### Task description
Search the entries below for "length". Report each line where it occurs.

### Records supplied
_ _ _

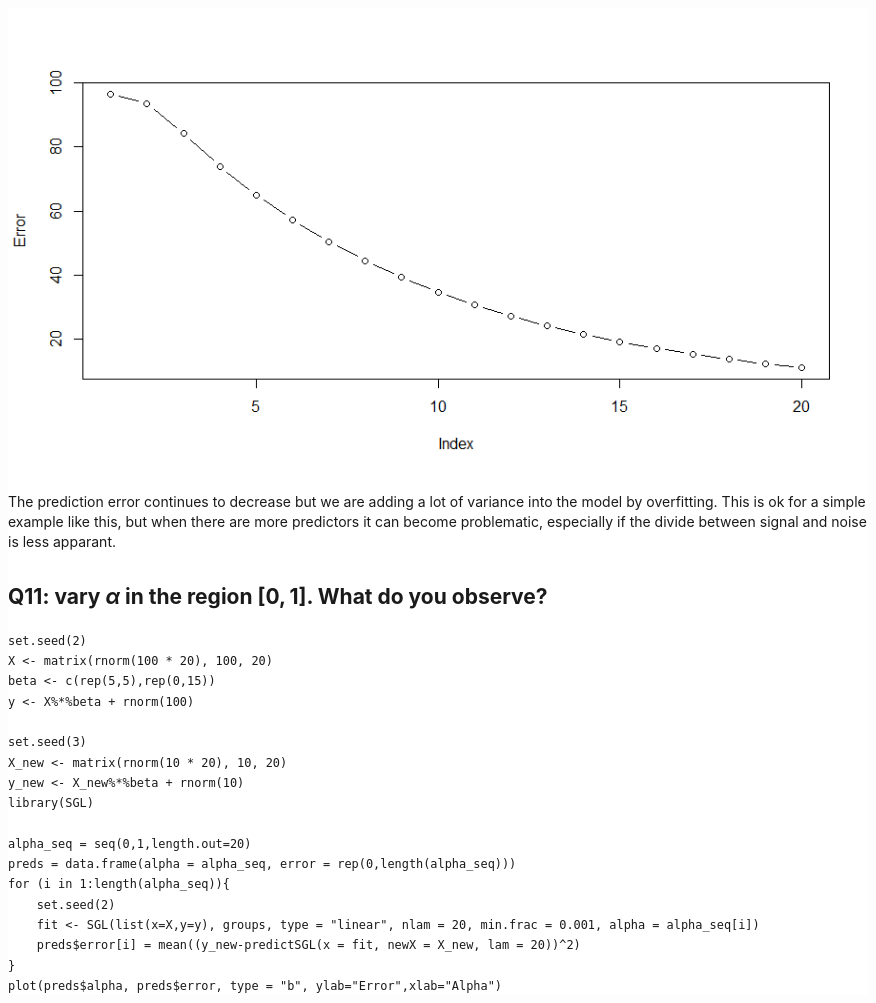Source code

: ![chp2_sol_plot_3.](assets/images/chp2_sol_plot_3.png)


The prediction error continues to decrease but we are adding a lot of variance into the model by overfitting. This is ok for a simple example like this, but when there are more predictors it can become problematic, especially if the divide between signal and noise is less apparant.

## Q11: vary $\alpha$ in the region $[0,1]$. What do you observe?
```{r}
set.seed(2)
X <- matrix(rnorm(100 * 20), 100, 20)
beta <- c(rep(5,5),rep(0,15))
y <- X%*%beta + rnorm(100)

set.seed(3)
X_new <- matrix(rnorm(10 * 20), 10, 20)
y_new <- X_new%*%beta + rnorm(10)
library(SGL)

alpha_seq = seq(0,1,length.out=20)
preds = data.frame(alpha = alpha_seq, error = rep(0,length(alpha_seq)))
for (i in 1:length(alpha_seq)){
    set.seed(2)
    fit <- SGL(list(x=X,y=y), groups, type = "linear", nlam = 20, min.frac = 0.001, alpha = alpha_seq[i])
    preds$error[i] = mean((y_new-predictSGL(x = fit, newX = X_new, lam = 20))^2)
}
plot(preds$alpha, preds$error, type = "b", ylab="Error",xlab="Alpha")
```
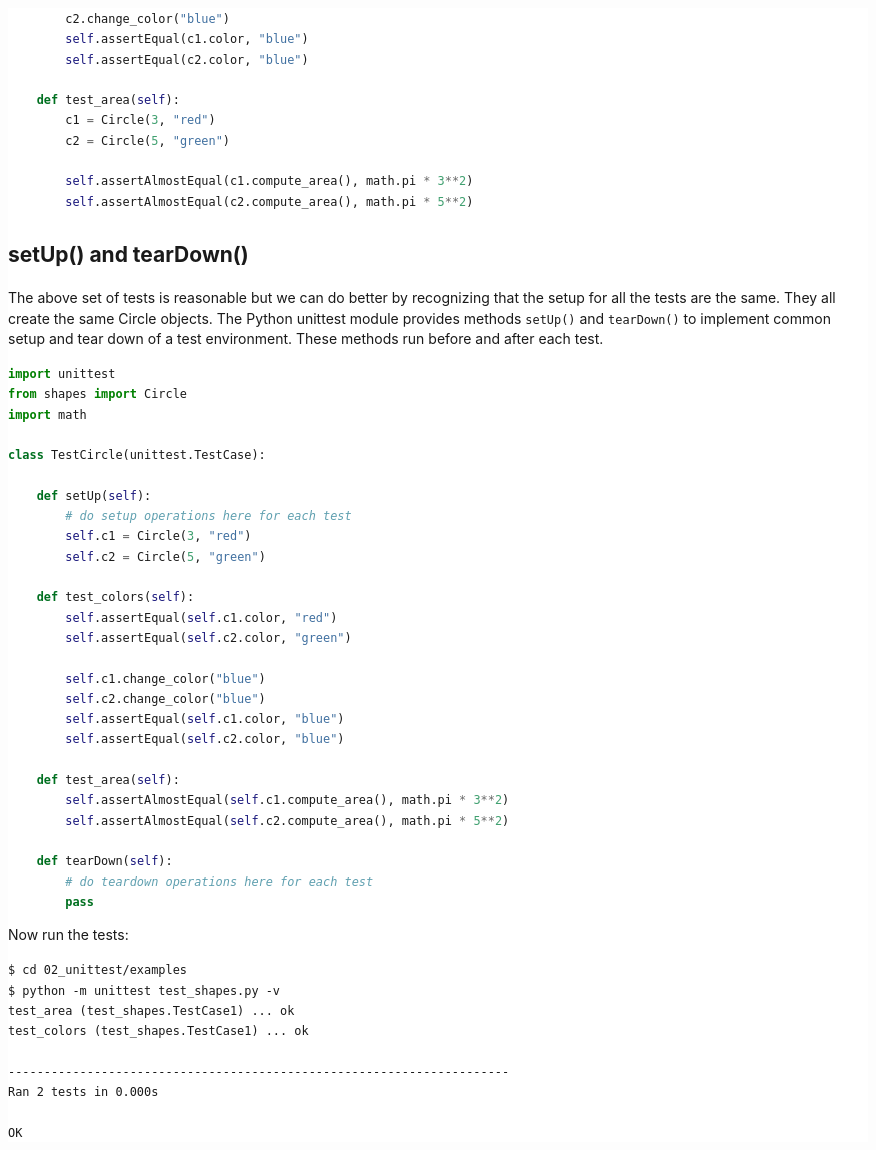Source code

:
 ```python
        c2.change_color("blue")
        self.assertEqual(c1.color, "blue")
        self.assertEqual(c2.color, "blue")

    def test_area(self):
        c1 = Circle(3, "red")
        c2 = Circle(5, "green")

        self.assertAlmostEqual(c1.compute_area(), math.pi * 3**2)
        self.assertAlmostEqual(c2.compute_area(), math.pi * 5**2)
```

## setUp() and tearDown()

The above set of tests is reasonable but we can do better by recognizing that the setup for all the tests are the same. They all create the same Circle objects. The Python unittest module provides methods  `setUp()` and `tearDown()` to implement common setup and tear down of a test environment. These methods run before and after each test.

```python
import unittest
from shapes import Circle
import math

class TestCircle(unittest.TestCase):

    def setUp(self):
        # do setup operations here for each test
        self.c1 = Circle(3, "red")
        self.c2 = Circle(5, "green")
        
    def test_colors(self):
        self.assertEqual(self.c1.color, "red")
        self.assertEqual(self.c2.color, "green")

        self.c1.change_color("blue")
        self.c2.change_color("blue")
        self.assertEqual(self.c1.color, "blue")
        self.assertEqual(self.c2.color, "blue")

    def test_area(self):
        self.assertAlmostEqual(self.c1.compute_area(), math.pi * 3**2)
        self.assertAlmostEqual(self.c2.compute_area(), math.pi * 5**2)

    def tearDown(self):
        # do teardown operations here for each test
        pass
```

Now run the tests:

```
$ cd 02_unittest/examples
$ python -m unittest test_shapes.py -v
test_area (test_shapes.TestCase1) ... ok
test_colors (test_shapes.TestCase1) ... ok

----------------------------------------------------------------------
Ran 2 tests in 0.000s

OK
```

_ _ _

### Your response
alpha_seq = seq(0,1,length.out=20)
preds = data.frame(alpha = alpha_seq, error = rep(0,length(alpha_seq)))
for (i in 1:length(alpha_seq)){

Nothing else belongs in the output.